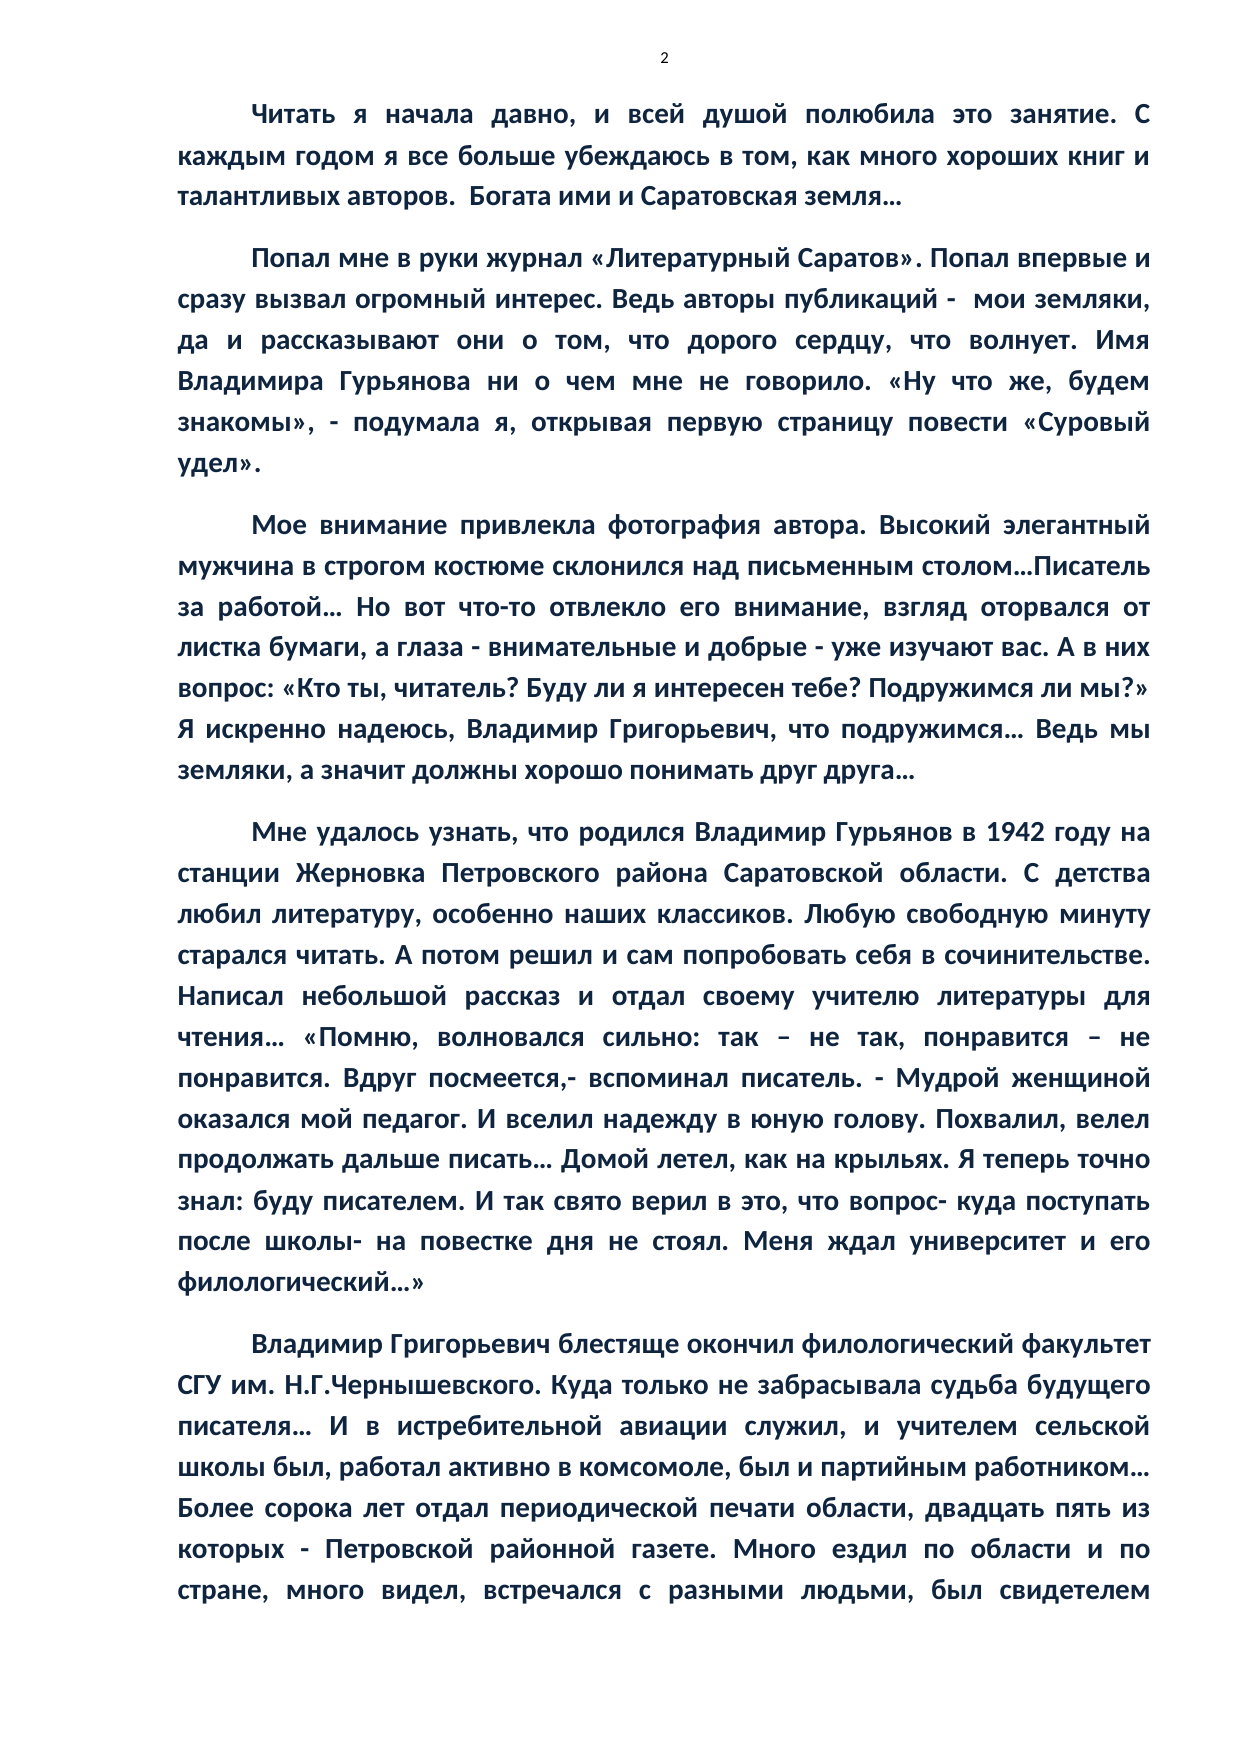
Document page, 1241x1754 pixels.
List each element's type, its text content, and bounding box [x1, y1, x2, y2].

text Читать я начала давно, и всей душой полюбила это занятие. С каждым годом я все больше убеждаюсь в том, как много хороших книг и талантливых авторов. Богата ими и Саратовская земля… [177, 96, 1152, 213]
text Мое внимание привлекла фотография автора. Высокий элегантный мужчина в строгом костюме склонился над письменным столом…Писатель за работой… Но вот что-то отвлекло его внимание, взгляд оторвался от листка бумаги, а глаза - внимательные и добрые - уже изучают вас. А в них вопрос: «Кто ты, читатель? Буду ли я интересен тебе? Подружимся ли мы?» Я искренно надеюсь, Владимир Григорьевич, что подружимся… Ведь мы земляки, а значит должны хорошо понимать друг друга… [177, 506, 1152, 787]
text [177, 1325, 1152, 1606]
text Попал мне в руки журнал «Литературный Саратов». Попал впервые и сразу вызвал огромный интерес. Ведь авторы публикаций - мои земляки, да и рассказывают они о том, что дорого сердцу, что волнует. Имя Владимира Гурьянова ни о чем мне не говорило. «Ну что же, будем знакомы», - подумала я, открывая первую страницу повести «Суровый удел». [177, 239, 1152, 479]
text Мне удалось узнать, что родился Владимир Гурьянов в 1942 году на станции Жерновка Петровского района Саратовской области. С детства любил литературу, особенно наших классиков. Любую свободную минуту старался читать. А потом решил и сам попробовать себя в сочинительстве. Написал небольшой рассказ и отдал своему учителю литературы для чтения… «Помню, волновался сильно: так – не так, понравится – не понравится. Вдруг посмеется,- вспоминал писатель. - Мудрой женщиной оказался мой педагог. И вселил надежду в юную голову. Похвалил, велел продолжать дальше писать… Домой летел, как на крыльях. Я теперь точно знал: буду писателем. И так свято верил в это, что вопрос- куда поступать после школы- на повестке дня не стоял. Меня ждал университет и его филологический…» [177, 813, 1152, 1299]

▸ Instructions for the task
Find every line in the records above that contains the word "земляки", and copy each one.

▸ Answer to this task
text Мое внимание привлекла фотография автора. Высокий элегантный мужчина в строгом костюме склонился над письменным столом…Писатель за работой… Но вот что-то отвлекло его внимание, взгляд оторвался от листка бумаги, а глаза - внимательные и добрые - уже изучают вас. А в них вопрос: «Кто ты, читатель? Буду ли я интересен тебе? Подружимся ли мы?» Я искренно надеюсь, Владимир Григорьевич, что подружимся… Ведь мы земляки, а значит должны хорошо понимать друг друга… [177, 506, 1152, 787]
text Попал мне в руки журнал «Литературный Саратов». Попал впервые и сразу вызвал огромный интерес. Ведь авторы публикаций - мои земляки, да и рассказывают они о том, что дорого сердцу, что волнует. Имя Владимира Гурьянова ни о чем мне не говорило. «Ну что же, будем знакомы», - подумала я, открывая первую страницу повести «Суровый удел». [177, 239, 1152, 479]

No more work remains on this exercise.